Struggling Daiichi stumbles with vaccine production again

As if Daiichi Sankyo didn't have trouble enough, the struggling Japanese drugmaker, which is laying off thousands of employees to cut costs, is again having issues with its vaccine production.

The drugmaker issued a recall on Friday for two lots of its freeze-dried live attenuated measles, vaccine "Kitasatodaiichisankyo" and 6 lots of its measles and rubella combined vaccine "Kitasatodaiichisankyo." It said the recalls were initiated after stability testing indicated the vaccines might fall below the specifications for shelf-life time. The drugmaker said it also is testing two more lots of the combo vax to make sure it meets shelf-life specs.

The drugmaker said at this point there have been no reports of "any impact to efficacy and safety" of the vaccines. The drugmaker apologized to the "medical professionals and the families of children who received or are targeted for inoculation."

The recall came about 10 days after the Japanese company announced it would whack up to 1,200 jobs in the U.S., about half its workforce in its stateside subsidiary. Earlier in the year, it said it was cutting 16% of its commercial headquarters staff and planned to cut its field force as it lost patent protection on the diabetes and cholesterol drug Welchol, a $500 million-plus seller for Daiichi. It also will soon lose the exclusivity on its best-selling med, blood pressure drug Benicar.

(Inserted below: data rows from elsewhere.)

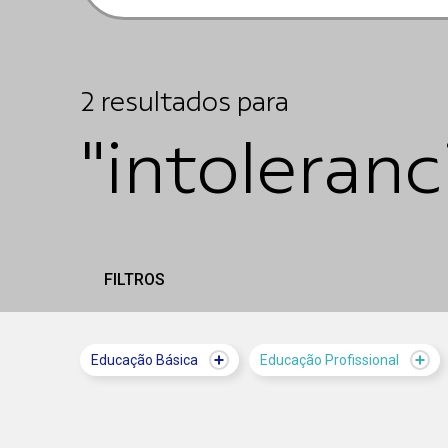
2
resultados
para
"intoleranc
FILTROS
Educação Básica
Educação Profissional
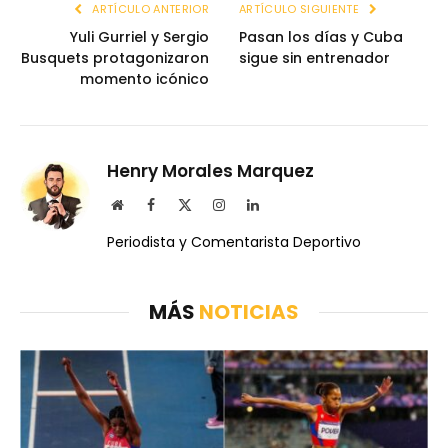
ARTÍCULO ANTERIOR
ARTÍCULO SIGUIENTE
Yuli Gurriel y Sergio
Pasan los días y Cuba
Busquets protagonizaron
sigue sin entrenador
momento icónico
Henry Morales Marquez
Website
Facebook
X
Instagram
LinkedIn
(Twitter)
Periodista y Comentarista Deportivo
MÁS
NOTICIAS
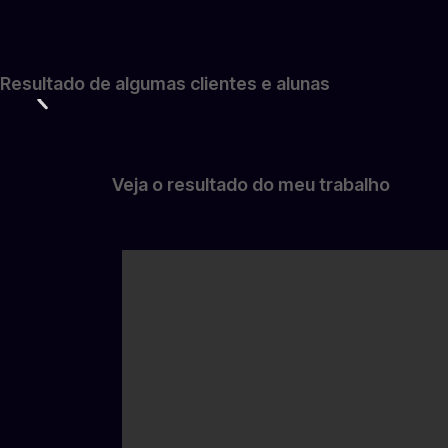
Resultado de algumas clientes e alunas
Veja o resultado do meu trabalho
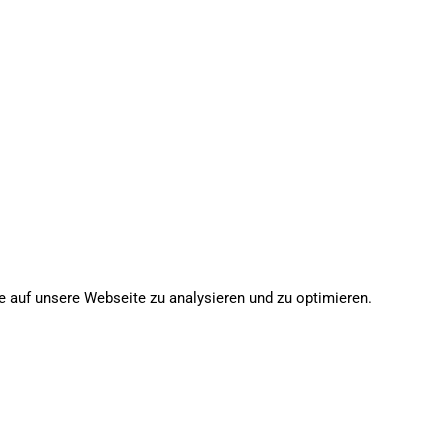
e auf unsere Webseite zu analysieren und zu optimieren.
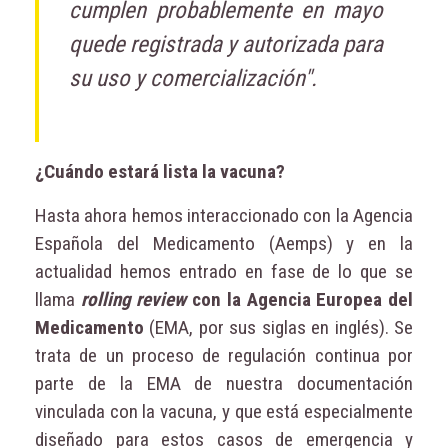
cumplen probablemente en mayo
quede registrada y autorizada para
su uso y comercialización".
¿Cuándo estará lista la vacuna?
Hasta ahora hemos interaccionado con la Agencia
Española del Medicamento (Aemps) y en la
actualidad hemos entrado en fase de lo que se
llama
rolling review
con la Agencia Europea del
Medicamento
(EMA, por sus siglas en inglés). Se
trata de un proceso de regulación continua por
parte de la EMA de nuestra documentación
vinculada con la vacuna, y que está especialmente
diseñado para estos casos de emergencia y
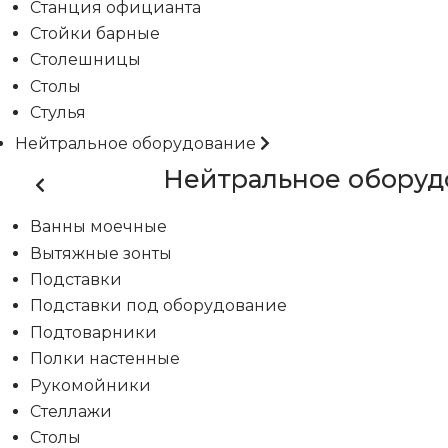
Станция официанта
Стойки барные
Столешницы
Столы
Стулья
Нейтральное оборудование
Нейтральное оборуд
Ванны моечные
Вытяжные зонты
Подставки
Подставки под оборудование
Подтоварники
Полки настенные
Рукомойники
Стеллажи
Столы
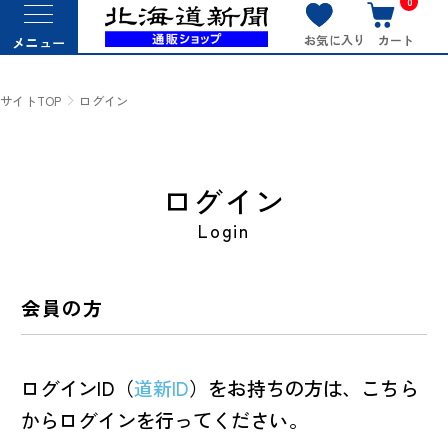
0
お気に入り
カート
メニュー
サイトTOP
ログイン
ログイン
Login
会員の方
ログインID（
道新ID
）をお持ちの方は、こちら
からログインを行ってください。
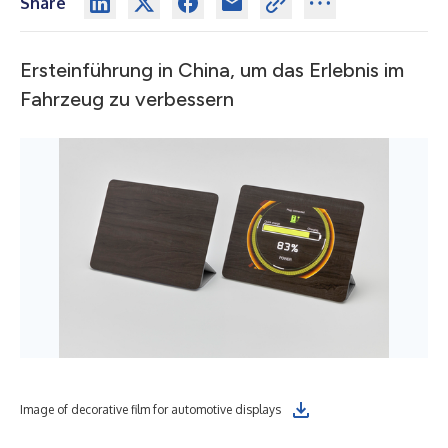
Share
Ersteinführung in China, um das Erlebnis im
Fahrzeug zu verbessern
At 
Image of decorative film for automotive displays
dis
dis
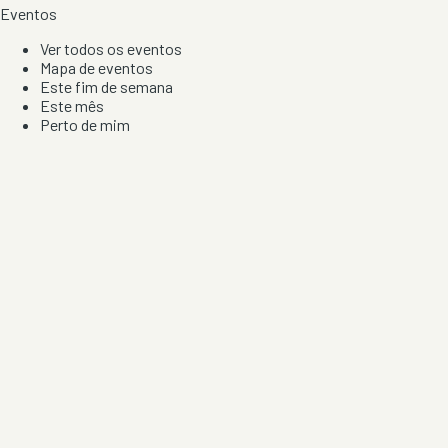
Eventos
Ver todos os eventos
Mapa de eventos
Este fim de semana
Este mês
Perto de mim
Por artista, local e tipo de festa
Por Localização
Todos os distritos
Distrito de Braga
Distrito do Porto
Distrito de Lisboa
Distrito de Faro
Informação
Sobre Nós
Contacto
Privacidade e Condições
Aviso de Cookies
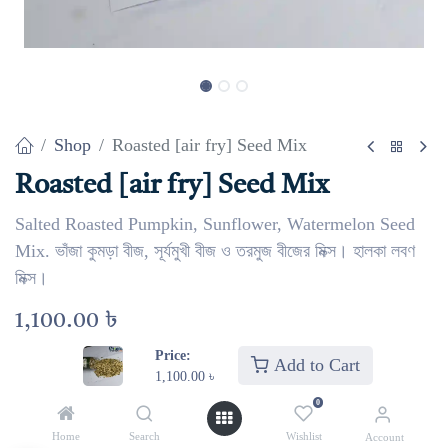
Shop
Roasted [air fry] Seed Mix
Roasted [air fry] Seed Mix
Salted Roasted Pumpkin, Sunflower, Watermelon Seed
Mix. ভাঁজা কুমড়া বীজ, সূর্যমুখী বীজ ও তরমুজ বীজের মিক্স। হালকা লবণ
মিক্স।
1,100.00
৳
Price:
Add to Cart
1,100.00
৳
Select Weight
0
1 kg
500 gm
Home
Search
Wishlist
Account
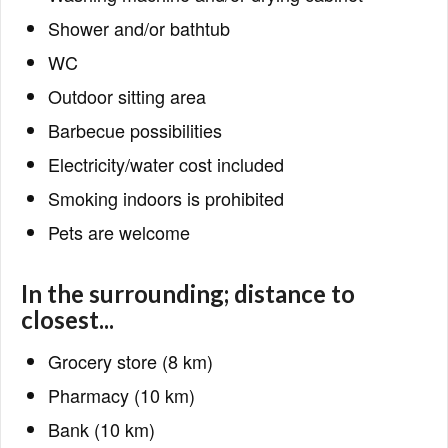
Shower and/or bathtub
WC
Outdoor sitting area
Barbecue possibilities
Electricity/water cost included
Smoking indoors is prohibited
Pets are welcome
In the surrounding; distance to
closest...
Grocery store (8 km)
Pharmacy (10 km)
Bank (10 km)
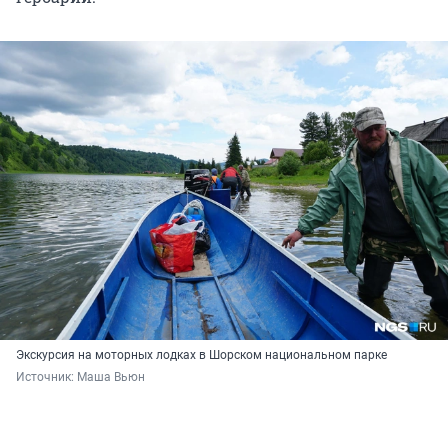
Экскурсия на моторных лодках в Шорском национальном парке
Источник: 
Маша Вьюн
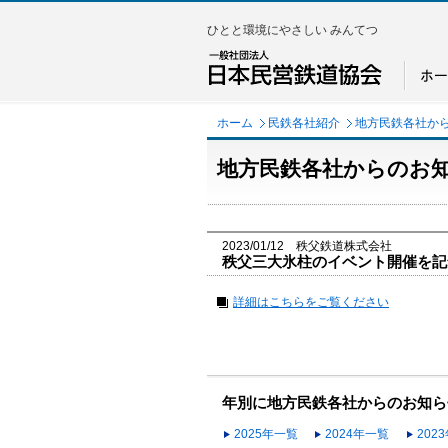
ひとと環境にやさしい みんてつ
ホーム
民鉄各社紹介
地方民鉄各社か
地方民鉄各社からのお
2023/01/12 秩父鉄道株式会社
秩父三大氷柱のイベント開催を記
詳細はこちらをご覧ください
年別に地方民鉄各社からのお知ら
2025年一覧
2024年一覧
202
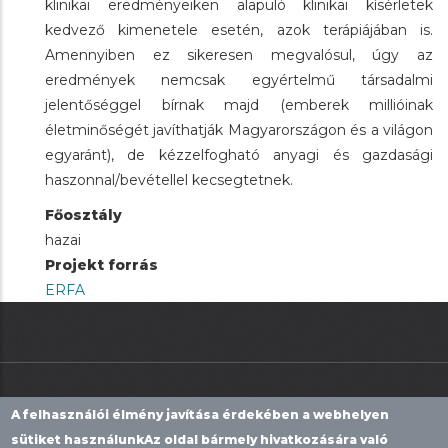
klinikai eredményeiken alapuló klinikai kísérletek
kedvező kimenetele esetén, azok terápiájában is.
Amennyiben ez sikeresen megvalósul, úgy az
eredmények nemcsak egyértelmű társadalmi
jelentőséggel bírnak majd (emberek millióinak
életminőségét javíthatják Magyarországon és a világon
egyaránt), de kézzelfogható anyagi és gazdasági
haszonnal/bevétellel kecsegtetnek.
Főosztály
hazai
Projekt forrás
ERFA
A felhasználói élmény javítása érdekében a webhelyen
sütiket használunk
Az oldal bármely hivatkozására való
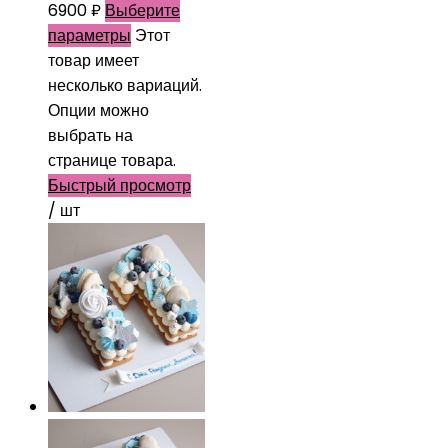
6900
₽
Выберите
параметры
Этот
товар имеет
несколько вариаций.
Опции можно
выбрать на
странице товара.
Быстрый просмотр
/ шт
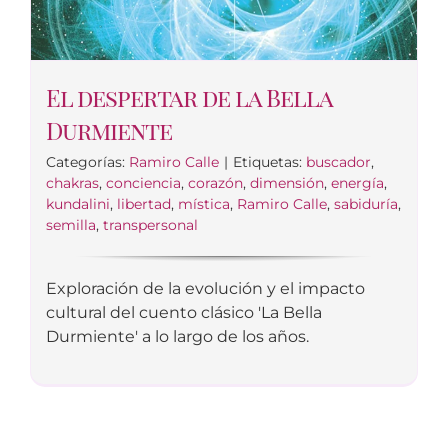
El despertar de la Bella
Durmiente
Categorías:
Ramiro Calle
|
Etiquetas:
buscador
,
chakras
,
conciencia
,
corazón
,
dimensión
,
energía
,
kundalini
,
libertad
,
mística
,
Ramiro Calle
,
sabiduría
,
semilla
,
transpersonal
Exploración de la evolución y el impacto
cultural del cuento clásico 'La Bella
Durmiente' a lo largo de los años.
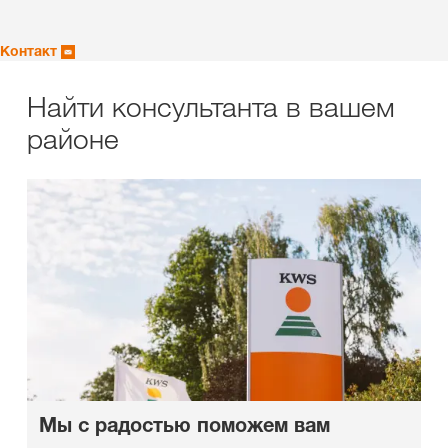
Контакт
Найти консультанта в вашем
районе
Мы с радостью поможем вам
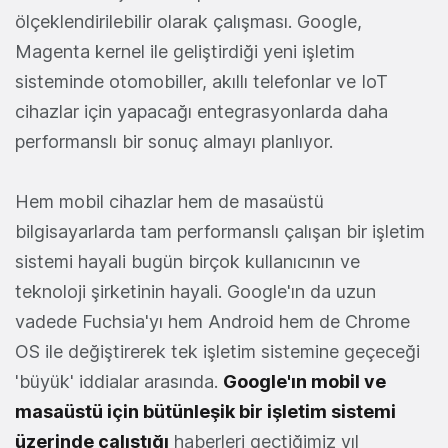
ölçeklendirilebilir olarak çalışması. Google,
Magenta kernel ile geliştirdiği yeni işletim
sisteminde otomobiller, akıllı telefonlar ve IoT
cihazlar için yapacağı entegrasyonlarda daha
performanslı bir sonuç almayı planlıyor.
Hem mobil cihazlar hem de masaüstü
bilgisayarlarda tam performanslı çalışan bir işletim
sistemi hayali bugün birçok kullanıcının ve
teknoloji şirketinin hayali. Google'ın da uzun
vadede Fuchsia'yı hem Android hem de Chrome
OS ile değiştirerek tek işletim sistemine geçeceği
'büyük' iddialar arasında.
Google'ın mobil ve
masaüstü için bütünleşik bir işletim sistemi
üzerinde çalıştığı
haberleri geçtiğimiz yıl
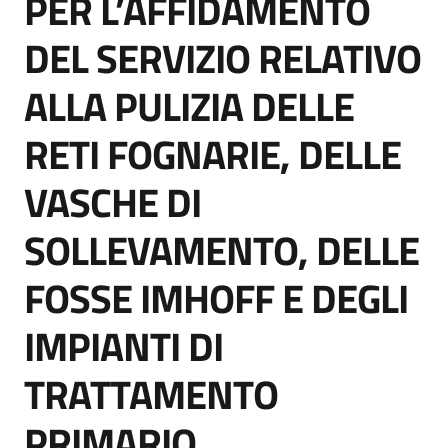
PER L’AFFIDAMENTO
DEL SERVIZIO RELATIVO
ALLA PULIZIA DELLE
RETI FOGNARIE, DELLE
VASCHE DI
SOLLEVAMENTO, DELLE
FOSSE IMHOFF E DEGLI
IMPIANTI DI
TRATTAMENTO
PRIMARIO,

Vaccines is one of the areas that the drugmaker has focused on to build revenue and in August said it would invest ¥10 billion ($79.7 million) to add a new building at its Kitasato Daiichi Sankyo Vaccine's main production site in Saitama Prefecture to make some new vaccines. But its vaccine manufacturing stumbled last year when it was unable to meet a promised federal goal for the number of doses it would manufacture of its H5N1 avian influenza vaccine. It discovered diminishing yields during zonal ultracentrifugation and final filtering. It tracked the problem back to suboptimal process conditions during ultracentrifugation and the clogging of vaccine on the filter, it said at the time.